Feb 28, 2012

[ccl] The origins of 70/20/10

I've blogged before on how the 70/20/10 model became the talk of the town - or at least the talk of the learning and development department. The model (not law or recipe) is intuitive and catchy and states that roughly we learn 70% from experience, 20% through others and 10% via courses.

The model is often traced back to research done at the Center for Creative Leadership (CCL) in 1996, and has since started a life on its own. I'm currently working 4 months at CCL and want to share what I now know on the origins of the model. This will help everyone to better place it. I've seen organisations using 70/20/10 sensibly, and I've seen organisations turning it into a dogma or a justification of budget cuts. I've seen questions on the validity (as a rule of thumb: always be suspicious with models that have rounded figures), I've read people arguing the numbers don't matter, and I've seen it pop up in the discussions on social learning. Whether you are a 70:20:10 advocate or sick of its tyranny, here is what you should know about the 1996 and following studies to make up your mind and have meaningful conversations on this topic.

I'm including a slideshow from my colleague and researcher Cindy McCauley used at a conference board in January. She was so kind to let me upload it:

70 20-10 research (mc cauley)

View more PowerPoint from Bert De Coutere

1- The model is derived from leadership research. 

The initial research "Lessons of Experience" was targeted at managers. It was essentially a survey and the question asked to succesful executives was:

When you think about your career as a manager, certain events or episodes probably stand out in your mind—things that led to a lasting change in you as a manager.  Identify at least three “key events” in your career:  things that made a difference in the way  you manage now.
  1. What happened?
  2. What did you learn from it (for better or worse)?
In the current discussions on the 70/20/10 model it is used for any type of learning.

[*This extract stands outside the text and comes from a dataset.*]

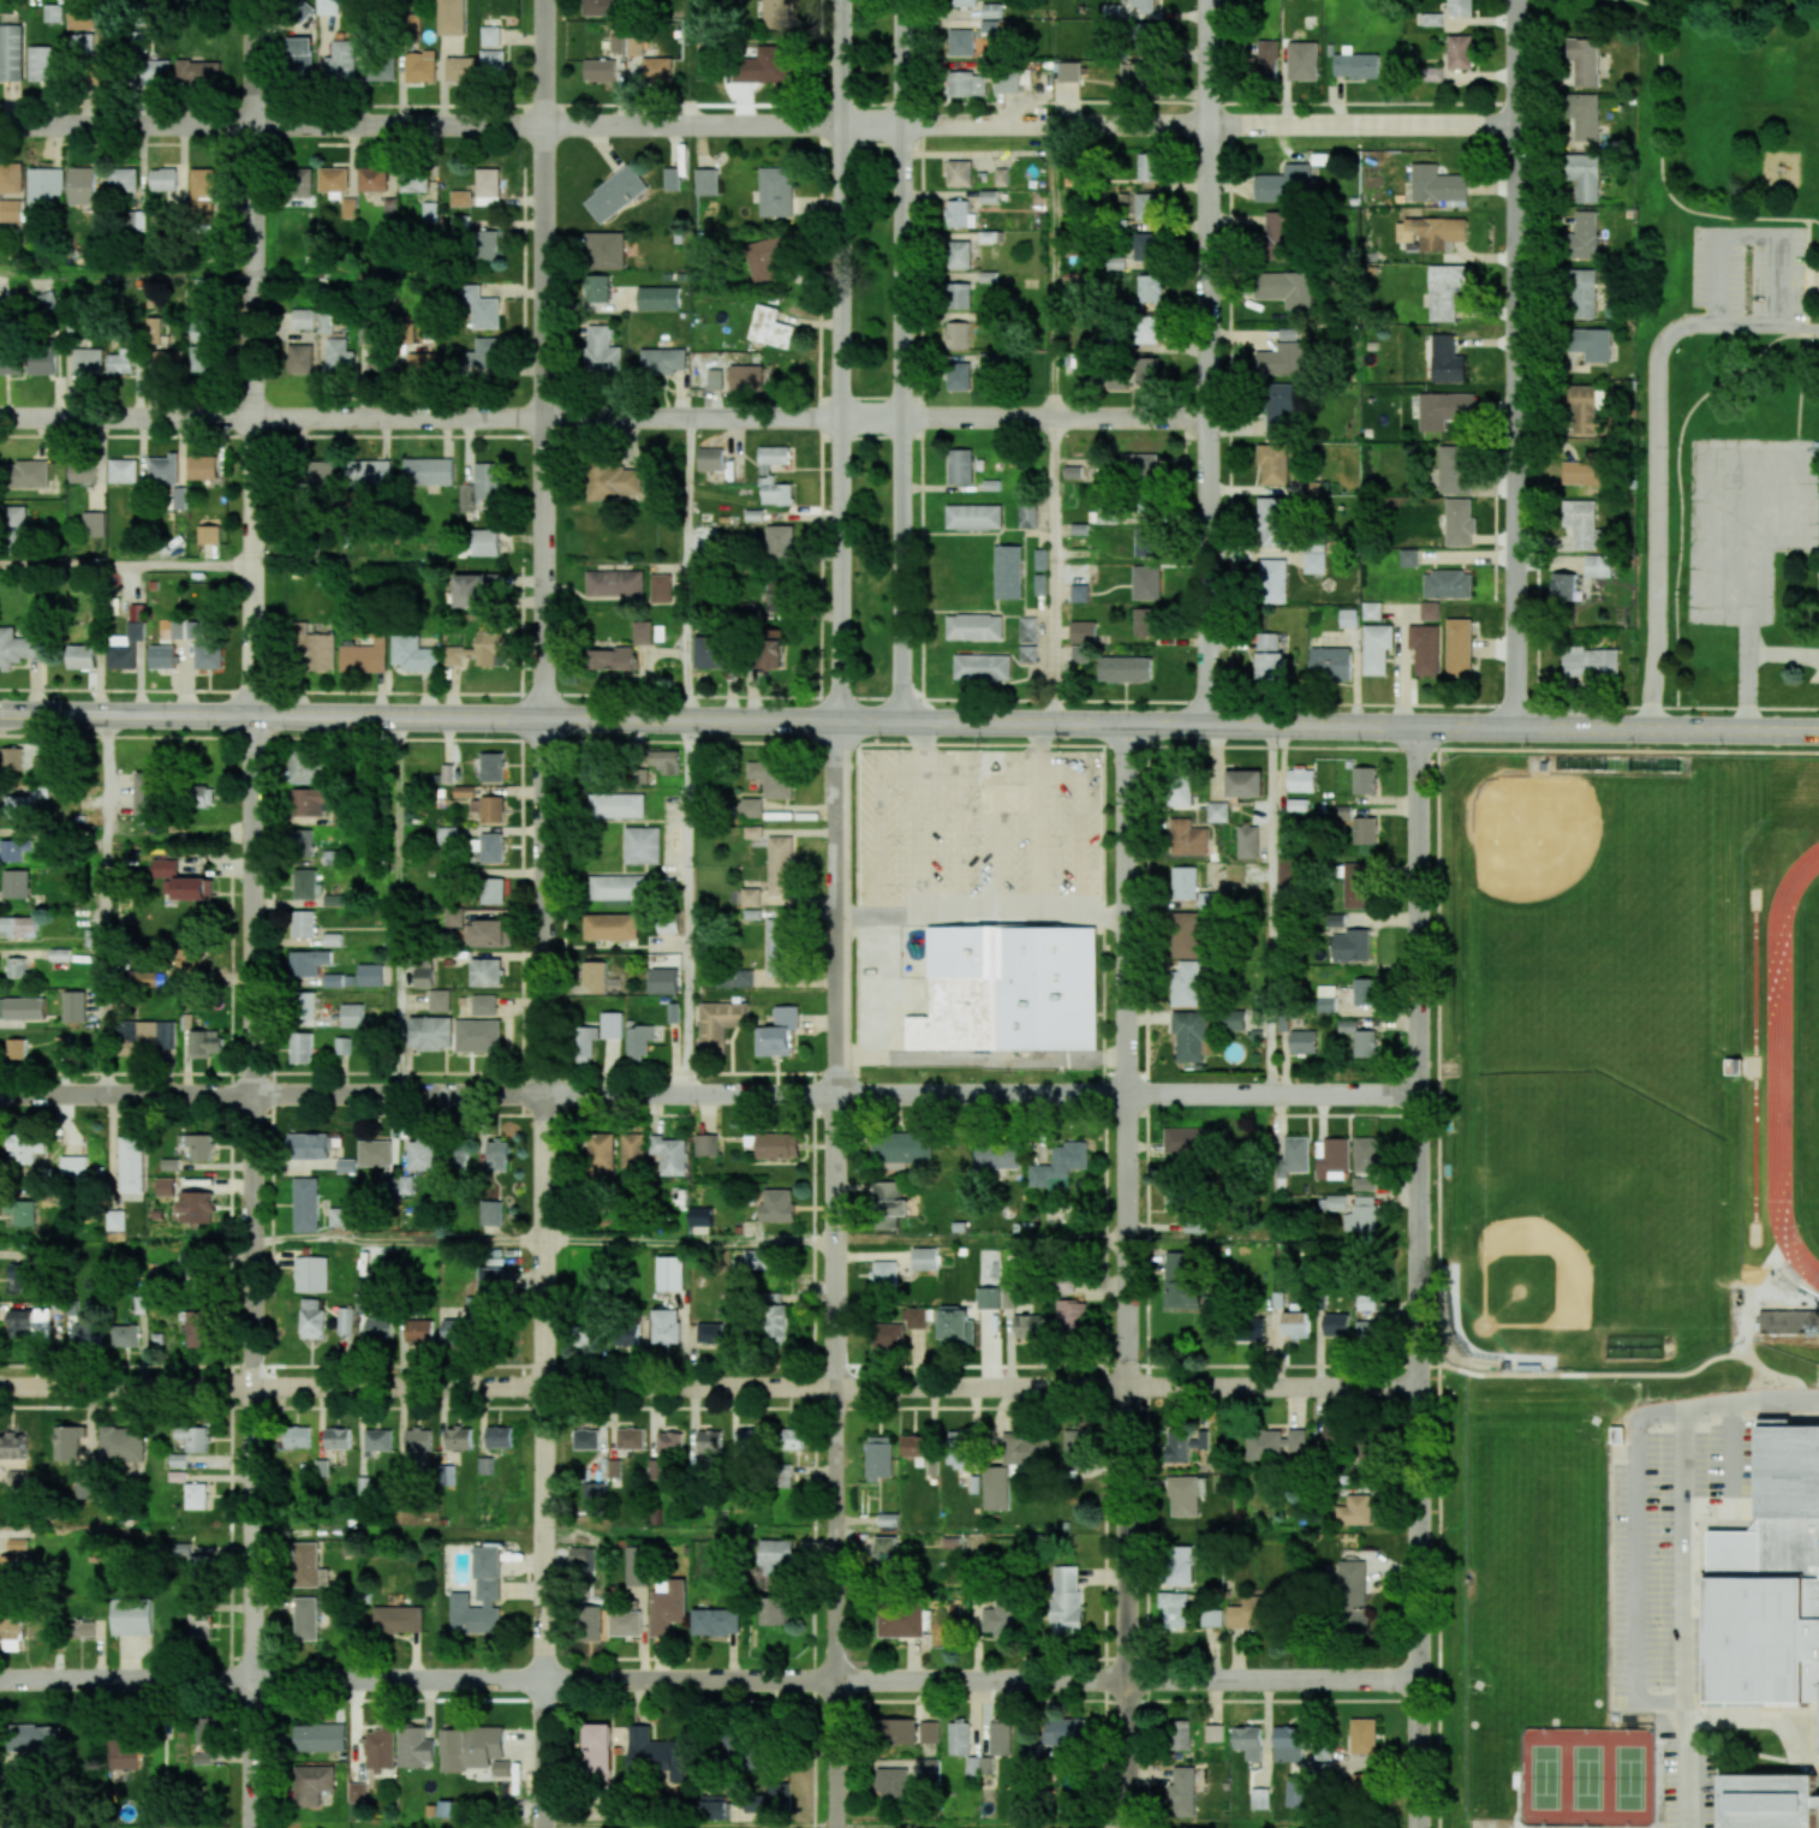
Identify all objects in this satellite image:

Maybe that holds as true, but the original research was about leaders and managers. From there it's a small step to other behaviors, or is it? The research didn't go into any other kind of topic or audience. For example, it didn't contrast with unsuccesful managers, it didn't touch upon any other job category, it asked for the key events only, and it didn't ask about an individual skill. Also, it asks about long-term development over a career.

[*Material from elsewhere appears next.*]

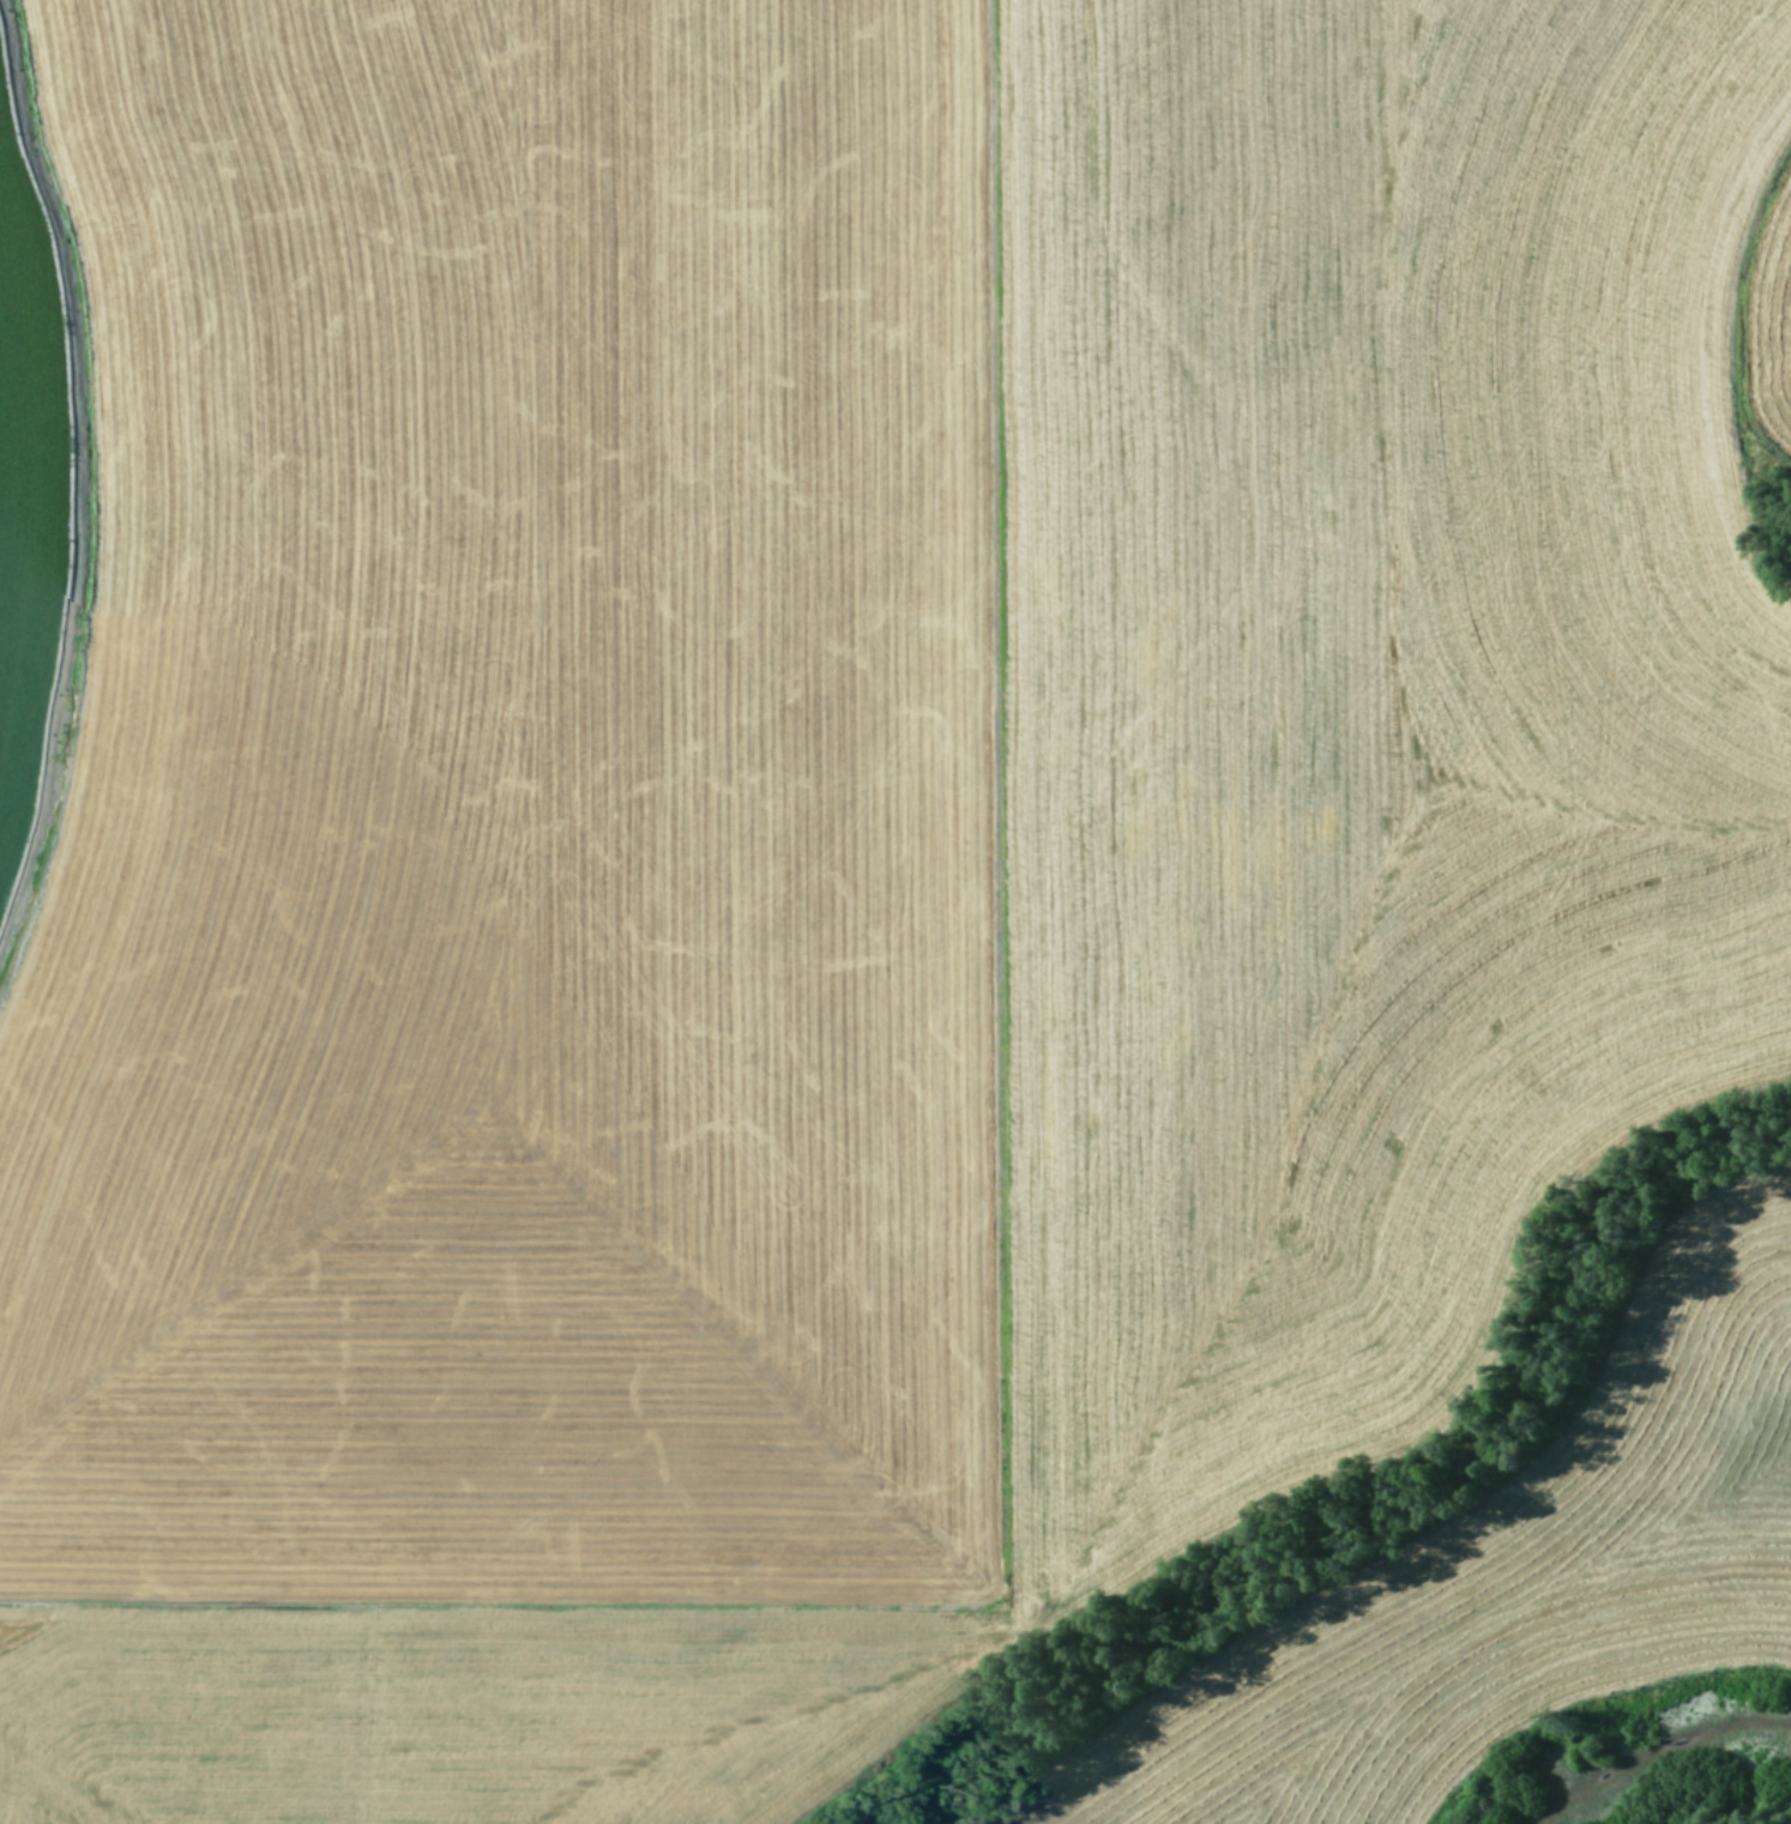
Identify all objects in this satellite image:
crop: (895, 911)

2- The original research had 5 categories.

The outcome of the question above generated 5 categories of top developmental events. Only three of those are now in the 70:20:10 model. Here were the original figures:


Event Category
Frequency (percentage of all events)
Challenging assignments
55.8 %
Hardships
17.4 %
Other people
18.0 %
Coursework
6.2 %
Personal Life Events
2.6 %


If you cut the categories 'personal life events' and 'hardships', the others recalculate pretty close to the rounded numbers of the 70:20:10 model. Challenging assignments than gets 69.8% and becomes 'experience', other people recalculates at 22.5% and coursework at 7.7%.
One reason for cutting the categories of personal life events and adversaries is that organisations would not provide for these, they just 'happen'. When they do happen, they have profound developmental impact on leaders. I think one of the best things the 70:20:10 model does, is it breaks open development from just looking at courses. Just know that the original research went also further than the current 3 categories, so if you want to see the big picture you need to also factor in the developmental events that 'just happen' rather than being provided for.

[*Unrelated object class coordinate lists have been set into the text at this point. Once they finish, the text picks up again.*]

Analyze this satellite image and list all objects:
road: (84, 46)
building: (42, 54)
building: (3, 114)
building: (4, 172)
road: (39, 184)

3- The research was repeated over the years.

The 'lessons of experience' research continued over the years, and leaders kept reporting similar frequencies for the different developmental events in the same categories. Have a look at the slides above, particularly slide 5. It lists the frequencies for 4 kinds of studies. The findings are that for executives the 70/20/10 is a pretty close rounding of the research facts. If you want to look at a broader range of management levels, then the results would suggest more of a “50/45/5” distribution (based on the Lessons of a Diverse Workforce Study). And for succesful woman leaders it was more close to 55-40-5.

So what does that tell us? Is 70/20/10 only for white, Americal, executive males?

Since 2004, the 'lessons of experience' research includes other geographies such as China, Russia and India. You can see the results on slide 6. The latest whitepaper on this research talks about the 'big 5 plus 2': 5 broad global categories, with two specific ones to the local culture/geography. You can download the "Grooming top leaders" paper on the CCL website. In this research, the descriptive data on the developmental activities is much more important than the proportional number. And in CCL's view, it is the whole package that counts.

4- ... and is now applied way beyond the original research findings

Nowadays the rule/model/finding is omnipresent in learning land. It is applied to all learning, for all behaviors and skills, for all audiences novices and experienced people alike, and for long term and short term development. For an excellent article on what the rule became independent from its research grounds please read Charles Jenning's post and see his slideshare presentation.  For me, I think 70:20:10 -if nothing else- reminds us of the holistic way we learn and helps us (re)focus on the different elements of the package, as the sole focus for too long had been on courses. Just that is a tremendeous way forward. Don't make more of 70:20:10 than it is though. (Hint: it is not a law or a general recipe.) Think about balance rather than proportions.


Many, many thanks to my colleague Cindy for the info and for allowing me to publish her slides here.